In higher dimensions, considering Manhattan metric, similar to two dimensional space we can show that optimal of 1-median, i.e. M(x), will be a d dimensional hypercube. Also, it can be computed in \(\mathcal {O}(dn)\). For optimal of 1-center, i.e. C(x), the propositions are not straight forward. However finding the smallest circumferential hypercube drives us to the hyperplane which is the locus of cube’s center (optimal of 1-center). Moreover, it seems that farthest point Voronoi diagram has the most 2d regions.
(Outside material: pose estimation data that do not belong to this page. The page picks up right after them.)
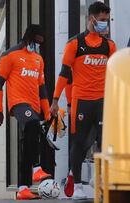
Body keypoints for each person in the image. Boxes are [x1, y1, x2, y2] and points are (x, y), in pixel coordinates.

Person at [50, 1, 116, 200]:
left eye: (107, 21)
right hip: (81, 101)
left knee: (104, 143)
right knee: (79, 143)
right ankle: (77, 184)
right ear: (92, 19)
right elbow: (63, 74)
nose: (105, 24)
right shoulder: (75, 44)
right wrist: (55, 101)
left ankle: (101, 181)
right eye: (102, 20)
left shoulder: (109, 46)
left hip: (103, 101)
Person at [0, 24, 52, 200]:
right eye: (36, 41)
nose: (38, 45)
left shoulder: (38, 59)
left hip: (34, 106)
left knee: (28, 144)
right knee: (33, 126)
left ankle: (23, 188)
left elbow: (42, 89)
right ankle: (36, 168)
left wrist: (48, 113)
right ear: (29, 38)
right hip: (18, 104)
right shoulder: (9, 55)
Thus we guess the Pareto optimal set is very similar to two dimensional space; i.e. smallest interval of hypercubes from M(x) to C(x) which are connected by their corners in direction perpendicular to locus of optimal of C(x).

In Euclidean metric, we think this problem will be much harder and the Pareto solutions cannot be computed exactly. In this case we have to approximate Pareto solutions and Pareto front. Moreover, this approximation can be followed for harder objectives such as 2-median and 2-center.